Category: News

We’ve now passed all the 2015 holidays and are settling into winter.

With that said, the coldest weather months (in spite of El Niño) are still yet to arrive. Sorry, I know you really didn’t want to be reminded…

Of the many things we can still find pleasurable throughout the upcoming months of cold, ice and snow are the warming, comforting thoughts; smells; and tastes of a hearty bowl of soup.

As for me, while I love all sorts of soups, perhaps those I love the most are the hearty ones chock-full of garnish. They’re the ones I really look forward to after a long day at work or a day spent outside. They fill me up and satisfy my appetite. Afterwards, I never feel like I sacrificed a good meal for the sake of a bowl of soup.

I also get bored easily, so many of my soups have multiple things going on so that each spoonful promises its own separate tastes and textures. I like that.

Here’s a perfect example of one of my Hearty Winter Soups. I really enjoy this soup with some warm, crusty garlic bread.

You can also garnish this soup with freshly grated Parmesan cheese as it’s bowled up.

Hearty Italian Medley: Makes 1 ½ Quarts or 4 Servings

1 TBSP                           Olive Oil

¼ Cup                            Fresh Fennel, Sliced Thin

½ Cup                            Sweet Onions, Cut ¾” Diced

1 tsp                              Chopped Garlic

2 Links                           Sweet Italian Sausage, Cut in ½” Pieces

1 Cup                             Chicken Breast, Diced ½”

1 Cup                             Small Shrimp, Peeled, Deveined

½ Cup                            Diced Tomatoes, With Juice

1 Quart                          Chicken Broth (or Stock)

1 Big Handful                  Baby Spinach Leaves

¼ tsp                             Oregano

To Taste                         Salt & Pepper

  1. In a medium-size sauce pot, sauté fennel, onion and garlic over medium heat until softened.
  2. Reduce heat to medium low and add sausage, chicken and shrimp. Cover and cook (while stirring occasionally) until chicken and sausages are cooked through.
  3. Add tomatoes and chicken broth and bring to a simmer. Simmer 10 minutes.
  4. Add spinach and oregano and simmer for 15 minutes.
  5. Adjust seasonings with salt and pepper to taste.

Chowders are another one of my hearty favorites.

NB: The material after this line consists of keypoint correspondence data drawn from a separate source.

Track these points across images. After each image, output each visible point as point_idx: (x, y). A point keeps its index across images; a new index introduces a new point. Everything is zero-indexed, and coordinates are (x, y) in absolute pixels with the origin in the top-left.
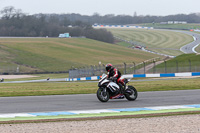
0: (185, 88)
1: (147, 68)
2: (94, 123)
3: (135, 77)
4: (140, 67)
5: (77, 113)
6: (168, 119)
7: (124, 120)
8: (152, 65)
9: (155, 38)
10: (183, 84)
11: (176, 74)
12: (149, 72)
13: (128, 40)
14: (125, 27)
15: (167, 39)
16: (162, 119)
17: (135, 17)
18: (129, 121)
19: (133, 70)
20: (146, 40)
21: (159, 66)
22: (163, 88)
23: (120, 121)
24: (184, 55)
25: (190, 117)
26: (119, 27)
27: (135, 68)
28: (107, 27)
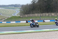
0: (13, 26)
8: (4, 19)
9: (5, 12)
10: (13, 25)
11: (11, 22)
12: (3, 21)
15: (8, 12)
16: (7, 35)
20: (2, 12)
21: (6, 20)
22: (7, 26)
24: (13, 16)
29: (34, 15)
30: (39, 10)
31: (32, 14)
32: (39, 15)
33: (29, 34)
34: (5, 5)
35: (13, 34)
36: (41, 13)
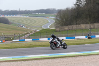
1: (26, 36)
3: (20, 41)
4: (22, 36)
6: (35, 61)
7: (14, 62)
8: (28, 35)
9: (29, 21)
10: (43, 44)
11: (40, 39)
12: (27, 38)
13: (16, 22)
14: (14, 16)
15: (35, 21)
16: (33, 61)
17: (20, 11)
18: (16, 63)
19: (19, 37)
20: (25, 22)
21: (31, 35)
22: (33, 46)
23: (12, 63)
26: (12, 16)
27: (20, 36)
28: (6, 16)
29: (78, 26)
30: (88, 19)
31: (76, 24)
32: (88, 26)
33: (71, 58)
34: (29, 11)
35: (44, 60)
36: (91, 23)
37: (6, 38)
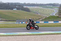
1: (40, 20)
2: (23, 36)
4: (38, 19)
5: (18, 33)
6: (46, 36)
8: (42, 19)
9: (42, 11)
10: (51, 25)
11: (49, 22)
14: (33, 7)
15: (46, 11)
17: (37, 4)
18: (34, 36)
19: (36, 20)
20: (40, 11)
21: (44, 19)
22: (45, 26)
23: (31, 36)
24: (51, 16)
25: (53, 35)
26: (32, 7)
28: (28, 7)
34: (43, 4)
37: (27, 20)
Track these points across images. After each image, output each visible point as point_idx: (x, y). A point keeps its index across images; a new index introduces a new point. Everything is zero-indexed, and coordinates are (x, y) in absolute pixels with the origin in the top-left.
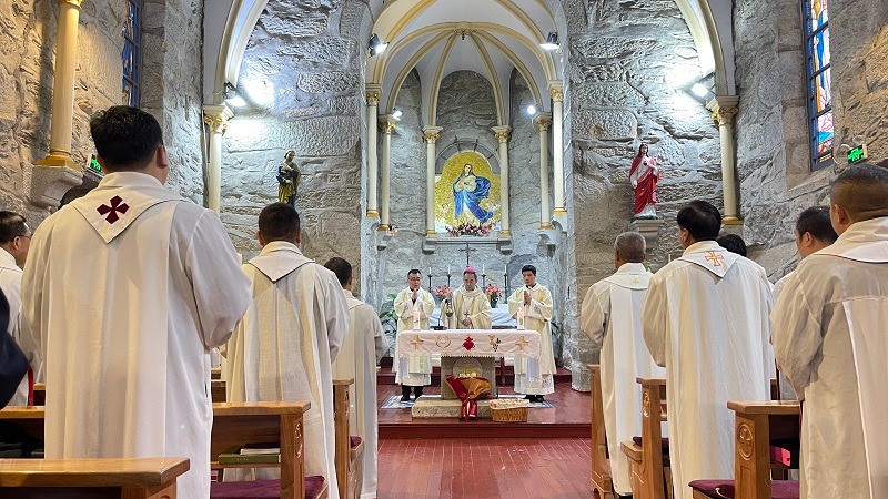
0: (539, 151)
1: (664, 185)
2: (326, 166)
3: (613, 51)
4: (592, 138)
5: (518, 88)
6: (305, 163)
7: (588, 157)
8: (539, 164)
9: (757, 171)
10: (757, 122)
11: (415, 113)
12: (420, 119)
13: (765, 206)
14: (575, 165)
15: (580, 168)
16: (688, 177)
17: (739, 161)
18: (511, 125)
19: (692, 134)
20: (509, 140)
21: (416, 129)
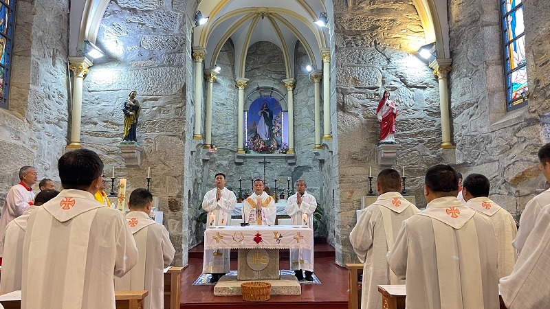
0: (314, 96)
1: (400, 120)
2: (160, 102)
3: (365, 26)
4: (351, 86)
5: (300, 53)
6: (145, 100)
7: (347, 99)
8: (314, 105)
9: (466, 111)
10: (466, 76)
11: (230, 69)
12: (234, 72)
13: (472, 136)
14: (338, 105)
15: (342, 107)
16: (417, 115)
17: (453, 105)
18: (295, 78)
19: (419, 85)
20: (294, 89)
21: (231, 80)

Now, it probably goes without saying that if you like chowder, you’re probably in one camp or the other: the (white) New-England-style clam OR the (red) Manhattan-style clam chowder.

While I love them both, one chowder that I’m absolutely crazy about is Atlantic Salmon Chowder. If you love salmon and really want to do this soup justice, buy a small (but whole) salmon and ask Nino’s fish butchers to fillet it for you. Also, ask them to save you the head, skin and bones, so you can simmer them in some water to make a salmon broth for this soup. Otherwise, a product like Kitchen Basics Fish or Seafood Broth will do just fine in this recipe.

This chowder goes particularly well with whole grain crackers or sourdough bread.

Atlantic Salmon Chowder: Makes 1 ½ Quarts Serves 4

2 Strips                           Maple Bacon, Raw, Finely Chopped

½ Stick                           Salted Butter

2/3 Cup                          Sweet Onions, Chopped

½ Cup                            Celery, Chopped

¼ Cup                            Red Bell Pepper, Finely Chopped

2 tsp                               Garlic, Minced

1⁄3 Cup                           All-Purpose Flour

3 Cups                            Salmon, Fish or Seafood Broth

1 TBSP                            Tomato Paste

½ Cup                            Heavy Cream

1 tsp                              Parsley Flakes

1/8 tsp                           Cayenne Pepper

½ tsp                             Paprika

2 TBSP                           Fresh Dill, Chopped

1 ½ Lbs                         Atlantic Salmon, Diced ½” Cubes

1 Cup                            Cooked Red Skin Potatoes, Diced ½”

To Taste                        Salt & Pepper


  1. In a medium-size sauce pot, over medium heat, sauté bacon until nearly crisp. Then add butter and sauté onion, celery, red bell pepper and garlic together over medium heat until softened.
  2. Add flour and cook while stirring constantly for 5 minutes to cook flour into a roux.
  3. Add broth and the tomato paste, and stir with a whisk until mixture comes to a simmer and thickens.
  4. Add cream, parsley, cayenne, paprika and dill, and simmer 10 minutes.
  5. Add salmon and reduce to a VERY low simmer. Stir gently until salmon pieces are cooked through and are firm and opaque.
  6. Add cooked, diced red skin potatoes and cook an additional 3 minutes to reheat the potatoes.
  7. Adjust seasonings with salt and pepper.


As with all soup recipes, as you prepare them, feel free to add or subtract ingredients to your taste and take notes so that your next batch is exactly to your liking.

Most importantly, enjoy the process as much as the results.

Soups are one of THE best winter meals going.